* Source information
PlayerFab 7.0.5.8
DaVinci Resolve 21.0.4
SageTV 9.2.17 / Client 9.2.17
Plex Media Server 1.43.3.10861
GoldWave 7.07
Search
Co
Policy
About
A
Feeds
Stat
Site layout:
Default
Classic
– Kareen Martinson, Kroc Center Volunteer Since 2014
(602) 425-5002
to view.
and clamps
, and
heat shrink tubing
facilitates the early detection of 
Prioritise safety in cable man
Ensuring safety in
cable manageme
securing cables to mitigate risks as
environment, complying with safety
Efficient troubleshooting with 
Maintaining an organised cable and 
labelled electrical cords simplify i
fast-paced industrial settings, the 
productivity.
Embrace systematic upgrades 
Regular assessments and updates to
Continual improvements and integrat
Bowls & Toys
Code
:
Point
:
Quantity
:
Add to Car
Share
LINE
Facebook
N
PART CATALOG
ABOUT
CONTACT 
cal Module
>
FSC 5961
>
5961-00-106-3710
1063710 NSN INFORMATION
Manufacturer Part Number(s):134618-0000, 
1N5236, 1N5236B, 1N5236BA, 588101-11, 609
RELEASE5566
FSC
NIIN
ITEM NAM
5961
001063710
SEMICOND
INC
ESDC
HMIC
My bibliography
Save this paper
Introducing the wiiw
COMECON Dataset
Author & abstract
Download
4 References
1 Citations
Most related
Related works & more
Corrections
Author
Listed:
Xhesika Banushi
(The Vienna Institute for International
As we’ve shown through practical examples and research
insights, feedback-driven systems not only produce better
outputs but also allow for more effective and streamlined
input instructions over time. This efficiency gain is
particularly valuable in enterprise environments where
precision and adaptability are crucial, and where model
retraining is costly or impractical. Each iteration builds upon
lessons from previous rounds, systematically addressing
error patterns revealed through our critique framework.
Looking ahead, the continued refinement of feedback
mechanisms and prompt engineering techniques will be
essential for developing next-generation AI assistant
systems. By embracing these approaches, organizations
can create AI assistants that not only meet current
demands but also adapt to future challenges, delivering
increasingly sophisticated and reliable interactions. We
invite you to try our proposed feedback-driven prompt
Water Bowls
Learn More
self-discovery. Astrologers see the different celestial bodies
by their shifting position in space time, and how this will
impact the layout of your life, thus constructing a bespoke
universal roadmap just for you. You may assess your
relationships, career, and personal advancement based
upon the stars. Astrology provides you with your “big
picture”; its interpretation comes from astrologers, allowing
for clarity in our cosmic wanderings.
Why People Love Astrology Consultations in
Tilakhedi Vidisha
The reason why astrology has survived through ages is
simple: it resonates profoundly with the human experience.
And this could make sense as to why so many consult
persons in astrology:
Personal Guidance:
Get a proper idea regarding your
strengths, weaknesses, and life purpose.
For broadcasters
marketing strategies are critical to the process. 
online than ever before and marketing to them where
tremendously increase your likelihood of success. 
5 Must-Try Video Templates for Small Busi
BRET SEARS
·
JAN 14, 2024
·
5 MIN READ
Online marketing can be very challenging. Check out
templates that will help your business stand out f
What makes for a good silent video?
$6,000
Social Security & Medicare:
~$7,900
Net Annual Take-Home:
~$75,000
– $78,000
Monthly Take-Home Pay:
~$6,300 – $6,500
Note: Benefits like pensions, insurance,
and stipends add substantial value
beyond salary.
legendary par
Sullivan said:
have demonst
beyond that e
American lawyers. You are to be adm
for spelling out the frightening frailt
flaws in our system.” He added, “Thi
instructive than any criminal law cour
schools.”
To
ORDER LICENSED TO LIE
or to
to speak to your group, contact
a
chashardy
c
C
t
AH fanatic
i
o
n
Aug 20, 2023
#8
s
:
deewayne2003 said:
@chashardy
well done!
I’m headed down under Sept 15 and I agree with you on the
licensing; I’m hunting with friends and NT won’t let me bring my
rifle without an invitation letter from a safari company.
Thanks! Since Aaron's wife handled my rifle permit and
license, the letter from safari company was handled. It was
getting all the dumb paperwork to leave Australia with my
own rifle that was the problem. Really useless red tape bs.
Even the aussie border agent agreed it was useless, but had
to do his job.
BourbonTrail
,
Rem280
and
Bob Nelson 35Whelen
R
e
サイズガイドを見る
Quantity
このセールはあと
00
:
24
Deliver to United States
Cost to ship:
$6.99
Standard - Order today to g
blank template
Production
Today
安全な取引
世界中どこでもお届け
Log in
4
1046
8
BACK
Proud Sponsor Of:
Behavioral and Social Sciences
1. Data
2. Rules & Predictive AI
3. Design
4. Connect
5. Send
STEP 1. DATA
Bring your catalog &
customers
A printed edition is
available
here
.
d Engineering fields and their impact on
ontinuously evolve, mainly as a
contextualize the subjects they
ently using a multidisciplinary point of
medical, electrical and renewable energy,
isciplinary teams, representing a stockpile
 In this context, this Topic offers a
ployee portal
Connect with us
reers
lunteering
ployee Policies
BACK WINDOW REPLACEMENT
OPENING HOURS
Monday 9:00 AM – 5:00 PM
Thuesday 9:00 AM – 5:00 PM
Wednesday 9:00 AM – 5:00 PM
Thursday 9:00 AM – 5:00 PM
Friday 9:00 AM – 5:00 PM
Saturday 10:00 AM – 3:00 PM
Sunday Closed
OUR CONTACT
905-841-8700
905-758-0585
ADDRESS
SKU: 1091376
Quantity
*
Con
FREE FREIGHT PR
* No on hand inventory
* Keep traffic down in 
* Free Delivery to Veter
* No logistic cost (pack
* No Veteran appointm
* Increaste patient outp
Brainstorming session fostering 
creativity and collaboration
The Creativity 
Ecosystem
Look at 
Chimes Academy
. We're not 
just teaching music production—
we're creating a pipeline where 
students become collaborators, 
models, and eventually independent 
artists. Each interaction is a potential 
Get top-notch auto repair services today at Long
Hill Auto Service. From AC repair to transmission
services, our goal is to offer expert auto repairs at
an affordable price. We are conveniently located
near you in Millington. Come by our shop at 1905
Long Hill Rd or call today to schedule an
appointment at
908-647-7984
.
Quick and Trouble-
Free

* What you have to do
All of the material is to be retyped verbatim.

* Task solution
PlayerFab 7.0.5.8
DaVinci Resolve 21.0.4
SageTV 9.2.17 / Client 9.2.17
Plex Media Server 1.43.3.10861
GoldWave 7.07
Search
Co
Policy
About
A
Feeds
Stat
Site layout:
Default
Classic
– Kareen Martinson, Kroc Center Volunteer Since 2014
(602) 425-5002
to view.
and clamps
, and
heat shrink tubing
facilitates the early detection of 
Prioritise safety in cable man
Ensuring safety in
cable manageme
securing cables to mitigate risks as
environment, complying with safety
Efficient troubleshooting with 
Maintaining an organised cable and 
labelled electrical cords simplify i
fast-paced industrial settings, the 
productivity.
Embrace systematic upgrades 
Regular assessments and updates to
Continual improvements and integrat
Bowls & Toys
Code
:
Point
:
Quantity
:
Add to Car
Share
LINE
Facebook
N
PART CATALOG
ABOUT
CONTACT 
cal Module
>
FSC 5961
>
5961-00-106-3710
1063710 NSN INFORMATION
Manufacturer Part Number(s):134618-0000, 
1N5236, 1N5236B, 1N5236BA, 588101-11, 609
RELEASE5566
FSC
NIIN
ITEM NAM
5961
001063710
SEMICOND
INC
ESDC
HMIC
My bibliography
Save this paper
Introducing the wiiw
COMECON Dataset
Author & abstract
Download
4 References
1 Citations
Most related
Related works & more
Corrections
Author
Listed:
Xhesika Banushi
(The Vienna Institute for International
As we’ve shown through practical examples and research
insights, feedback-driven systems not only produce better
outputs but also allow for more effective and streamlined
input instructions over time. This efficiency gain is
particularly valuable in enterprise environments where
precision and adaptability are crucial, and where model
retraining is costly or impractical. Each iteration builds upon
lessons from previous rounds, systematically addressing
error patterns revealed through our critique framework.
Looking ahead, the continued refinement of feedback
mechanisms and prompt engineering techniques will be
essential for developing next-generation AI assistant
systems. By embracing these approaches, organizations
can create AI assistants that not only meet current
demands but also adapt to future challenges, delivering
increasingly sophisticated and reliable interactions. We
invite you to try our proposed feedback-driven prompt
Water Bowls
Learn More
self-discovery. Astrologers see the different celestial bodies
by their shifting position in space time, and how this will
impact the layout of your life, thus constructing a bespoke
universal roadmap just for you. You may assess your
relationships, career, and personal advancement based
upon the stars. Astrology provides you with your “big
picture”; its interpretation comes from astrologers, allowing
for clarity in our cosmic wanderings.
Why People Love Astrology Consultations in
Tilakhedi Vidisha
The reason why astrology has survived through ages is
simple: it resonates profoundly with the human experience.
And this could make sense as to why so many consult
persons in astrology:
Personal Guidance:
Get a proper idea regarding your
strengths, weaknesses, and life purpose.
For broadcasters
marketing strategies are critical to the process. 
online than ever before and marketing to them where
tremendously increase your likelihood of success. 
5 Must-Try Video Templates for Small Busi
BRET SEARS
·
JAN 14, 2024
·
5 MIN READ
Online marketing can be very challenging. Check out
templates that will help your business stand out f
What makes for a good silent video?
$6,000
Social Security & Medicare:
~$7,900
Net Annual Take-Home:
~$75,000
– $78,000
Monthly Take-Home Pay:
~$6,300 – $6,500
Note: Benefits like pensions, insurance,
and stipends add substantial value
beyond salary.
legendary par
Sullivan said:
have demonst
beyond that e
American lawyers. You are to be adm
for spelling out the frightening frailt
flaws in our system.” He added, “Thi
instructive than any criminal law cour
schools.”
To
ORDER LICENSED TO LIE
or to
to speak to your group, contact
a
chashardy
c
C
t
AH fanatic
i
o
n
Aug 20, 2023
#8
s
:
deewayne2003 said:
@chashardy
well done!
I’m headed down under Sept 15 and I agree with you on the
licensing; I’m hunting with friends and NT won’t let me bring my
rifle without an invitation letter from a safari company.
Thanks! Since Aaron's wife handled my rifle permit and
license, the letter from safari company was handled. It was
getting all the dumb paperwork to leave Australia with my
own rifle that was the problem. Really useless red tape bs.
Even the aussie border agent agreed it was useless, but had
to do his job.
BourbonTrail
,
Rem280
and
Bob Nelson 35Whelen
R
e
サイズガイドを見る
Quantity
このセールはあと
00
:
24
Deliver to United States
Cost to ship:
$6.99
Standard - Order today to g
blank template
Production
Today
安全な取引
世界中どこでもお届け
Log in
4
1046
8
BACK
Proud Sponsor Of:
Behavioral and Social Sciences
1. Data
2. Rules & Predictive AI
3. Design
4. Connect
5. Send
STEP 1. DATA
Bring your catalog &
customers
A printed edition is
available
here
.
d Engineering fields and their impact on
ontinuously evolve, mainly as a
contextualize the subjects they
ently using a multidisciplinary point of
medical, electrical and renewable energy,
isciplinary teams, representing a stockpile
 In this context, this Topic offers a
ployee portal
Connect with us
reers
lunteering
ployee Policies
BACK WINDOW REPLACEMENT
OPENING HOURS
Monday 9:00 AM – 5:00 PM
Thuesday 9:00 AM – 5:00 PM
Wednesday 9:00 AM – 5:00 PM
Thursday 9:00 AM – 5:00 PM
Friday 9:00 AM – 5:00 PM
Saturday 10:00 AM – 3:00 PM
Sunday Closed
OUR CONTACT
905-841-8700
905-758-0585
ADDRESS
SKU: 1091376
Quantity
*
Con
FREE FREIGHT PR
* No on hand inventory
* Keep traffic down in 
* Free Delivery to Veter
* No logistic cost (pack
* No Veteran appointm
* Increaste patient outp
Brainstorming session fostering 
creativity and collaboration
The Creativity 
Ecosystem
Look at 
Chimes Academy
. We're not 
just teaching music production—
we're creating a pipeline where 
students become collaborators, 
models, and eventually independent 
artists. Each interaction is a potential 
Get top-notch auto repair services today at Long
Hill Auto Service. From AC repair to transmission
services, our goal is to offer expert auto repairs at
an affordable price. We are conveniently located
near you in Millington. Come by our shop at 1905
Long Hill Rd or call today to schedule an
appointment at
908-647-7984
.
Quick and Trouble-
Free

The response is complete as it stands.